Combine strawberries, 1/3 cup sugar, and amaretto in a bowl; stir well. Cover and chill 30 minutes. Drain, reserving juice for another use. 

Combine sour cream, whipped topping, 2 tablespoons sugar, and cinnamon in a bowl; stir well. Cover and chill. 

Arrange tortilla wedges on 2 baking sheets; lightly coat with cooking spray. Sprinkle evenly with cinnamon-sugar. Bake at 400 degrees for 7 minutes or until crisp. Cool on wire rack. 

To serve, arrange 8 tortilla wedges on a serving plate; top with about 1/3 cup strawberry mixture and 2 1/2 tablespoons sour cream mixture. Sprinkle with almonds and chocolate.

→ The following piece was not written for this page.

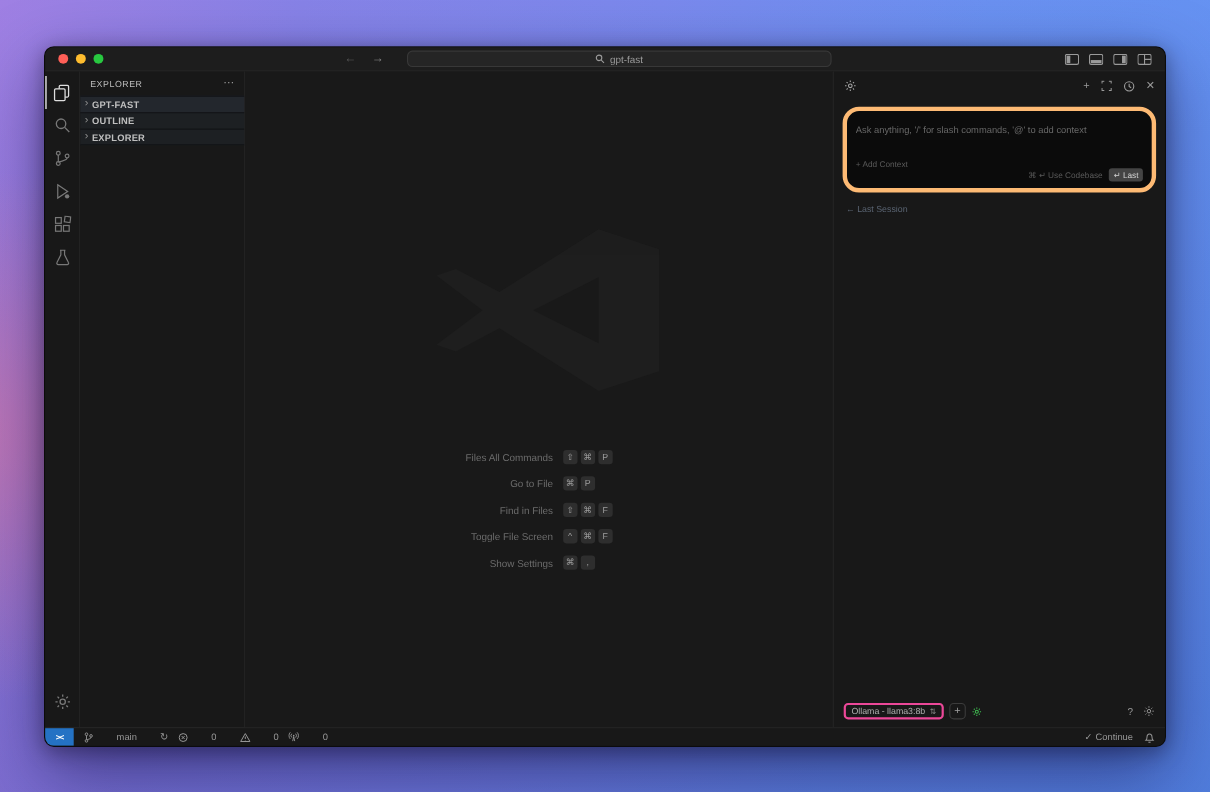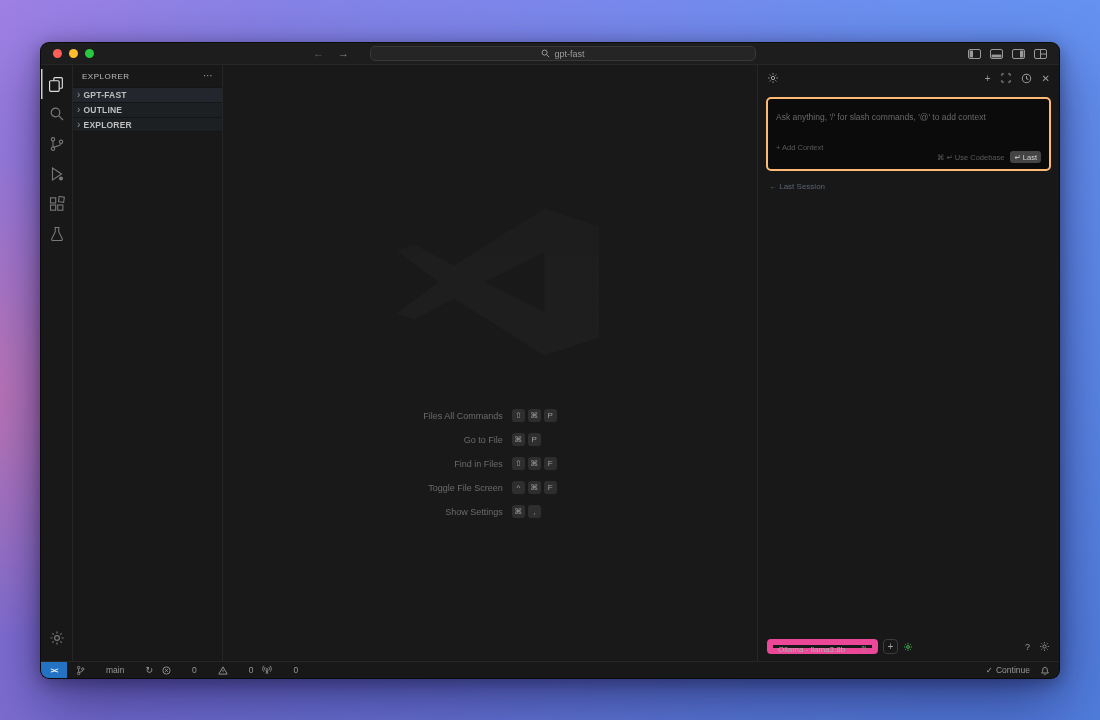"Ask anything, '/' for slash" .chat-input-box { border: 2px solid #fdba74 -> 4px solid #fdba74; border-radius: 5px -> 15px }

*Strawberries with Champagne Sabayon Sauce*

3 pints fresh strawberries, sliced
1 cup sugar
10 egg yolks 
1 cup champagne 

Rinse berries. Then drain and hull. Place 6 equal portions in small serving dishes. In the top of a double boiler, whisk together sugar and egg yolks. Stir in champagne. Place over simmering water, whisking constantly, until mixture becomes thick and foamy. Pour sauce over berries, and serve.


----------